Kyle Blakely, Under Armour’s senior vice president of innovation, viewed the award as forward-thinking, much like the methodology that won the company the citation. Under Armour’s plan is to measure the shed in any given textile but also develop textiles that don’t shed to keep microfibers out of the equation as much as possible. Anything that sheds too much gets pulled from production.

“It’s an honor that the SEAL Awards have recognized the potential of our new test method, which is advancing our work to mitigate the shed-rate of products long before the associated fibers can enter the environment,” Blakely said. “We’re excited about our method’s potential and look forward to continuing to work with partners and peers to address the growing threat microplastics pose to our planet and society.”

Under Armour has developed a new, accessible test for determining the presence of microplastics in textile shed.
Testing for microplastics in the lab.

It was during product development that Under Armour developed the method of measuring microfiber shedding. In the works for many years, it is said to complement other techniques, including the one launched by the Microfibre Consortium in 2021. In executing it, a fabric swatch is placed in a solution then agitated; microfibers released from the textile are collected and measured. Some similar test methods are cost-prohibitive for some companies, but the Under Armour method streamlines those making it more affordable and accessible. It has the potential to be scaled.

The award-winning technology, made public for the first time in February, has possible applications across the whole fashion sector as well as other industries. Most microfiber pollution was believed to come from synthetic fabrics, but studies released in the past few years showed high content of cotton fibers in samples of ocean water collected from 37 sites along the coast of East Africa. A second study involving mussels showed a growth rate decrease of 18.7 percent when the bivalves were exposed to cotton microfiber, but double, 35.6 percent, when they were exposed to polyester fiber.

The ingestion of microfibers of all kinds skyrocketed as the textile industry exploded over the two decades between 2000 and 2020 when it jumped to 109 million tons worldwide from 58 million tons, and with it the expected effects on health.
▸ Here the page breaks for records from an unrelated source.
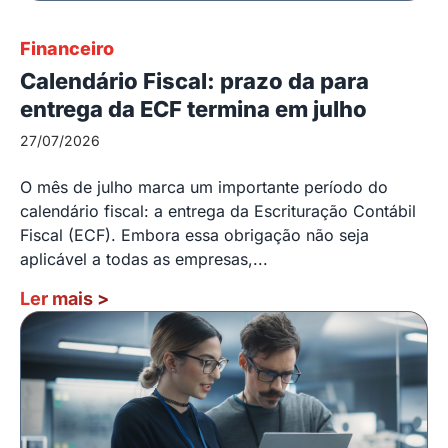
Financeiro
Calendário Fiscal: prazo da para
entrega da ECF termina em julho
27/07/2026
O mês de julho marca um importante período do
calendário fiscal: a entrega da Escrituração Contábil
Fiscal (ECF). Embora essa obrigação não seja
aplicável a todas as empresas,...
Ler mais
>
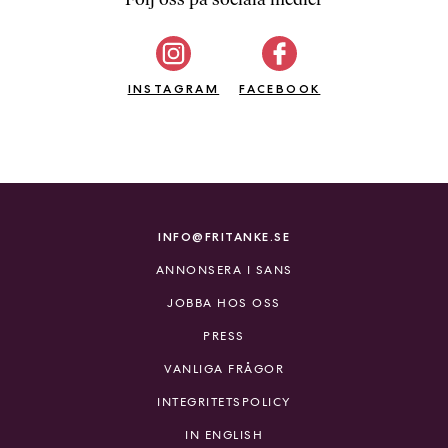
b
ö
c
INSTAGRAM
k
FACEBOOK
e
r
o
n
l
i
INFO@FRITANKE.SE
n
ANNONSERA I SANS
e
h
JOBBA HOS OSS
o
PRESS
s
F
VANLIGA FRÅGOR
r
INTEGRITETSPOLICY
i
T
IN ENGLISH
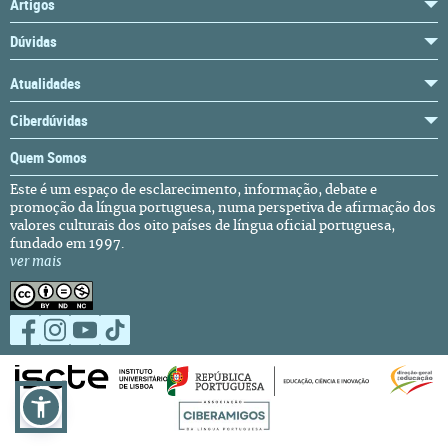
Artigos
Dúvidas
Atualidades
Ciberdúvidas
Quem Somos
Este é um espaço de esclarecimento, informação, debate e
promoção da língua portuguesa, numa perspetiva de afirmação dos
valores culturais dos oito países de língua oficial portuguesa,
fundado em 1997.
ver mais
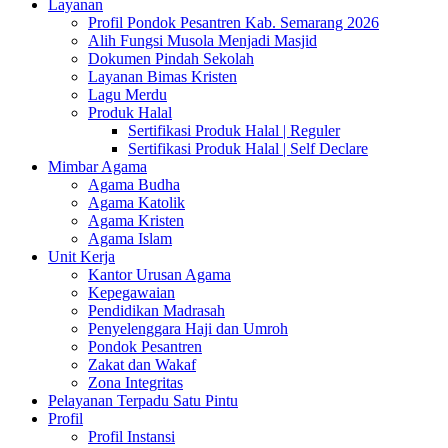
Layanan
Profil Pondok Pesantren Kab. Semarang 2026
Alih Fungsi Musola Menjadi Masjid
Dokumen Pindah Sekolah
Layanan Bimas Kristen
Lagu Merdu
Produk Halal
Sertifikasi Produk Halal | Reguler
Sertifikasi Produk Halal | Self Declare
Mimbar Agama
Agama Budha
Agama Katolik
Agama Kristen
Agama Islam
Unit Kerja
Kantor Urusan Agama
Kepegawaian
Pendidikan Madrasah
Penyelenggara Haji dan Umroh
Pondok Pesantren
Zakat dan Wakaf
Zona Integritas
Pelayanan Terpadu Satu Pintu
Profil
Profil Instansi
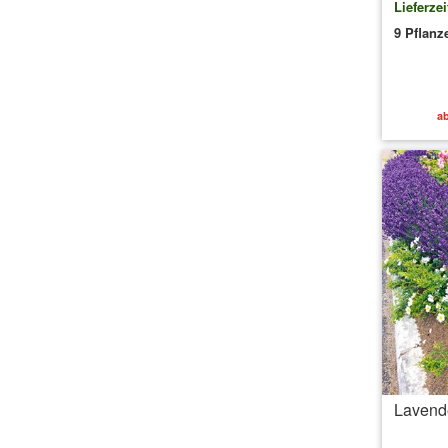
Lieferzei
9 Pflanz
ab
Lavende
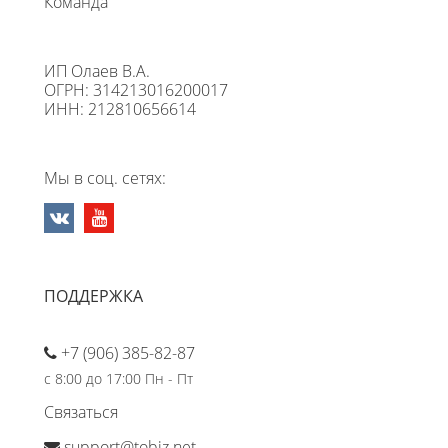
Команда
ИП Олаев В.А.
ОГРН: 314213016200017
ИНН: 212810656614
Мы в соц. сетях:
ПОДДЕРЖКА
+7 (906) 385-82-87
с 8:00 до 17:00 Пн - Пт
Связаться
support@tobiz.net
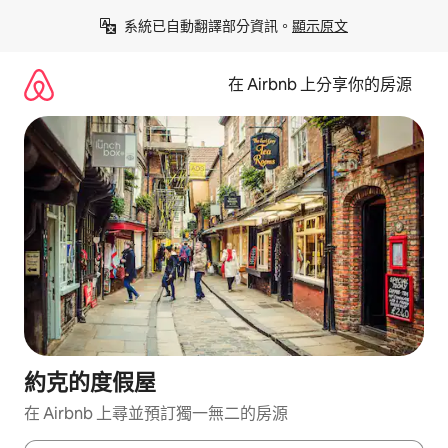
略
系統已自動翻譯部分資訊。
顯示原文
過
以
前
在 Airbnb 上分享你的房源
往
內
容
約克的度假屋
在 Airbnb 上尋並預訂獨一無二的房源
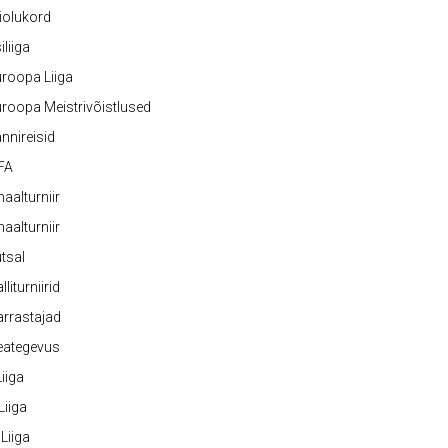
iolukord
iliiga
roopa Liiga
roopa Meistrivõistlused
nnireisid
FA
naalturniir
naalturniir
tsal
lliturniirid
rrastajad
eategevus
 Liiga
 Liiga
 Liiga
Outside of production hazards, ordinary household washing machines do their own kind of damage. A single turn in a washing machine releases 700,000 microfibers of all types into the environment, for a total of 500,000 tons of microplastics per year. France is combatting that by requiring all washing machines and dryers to have filters that capture microfiber pollution by 2025, and the UK is working toward a similar requirement. Patagonia and Samsung are collaborating on a washing machine designed for microfiber mitigation and California is considering legislation to require these filters by 2029.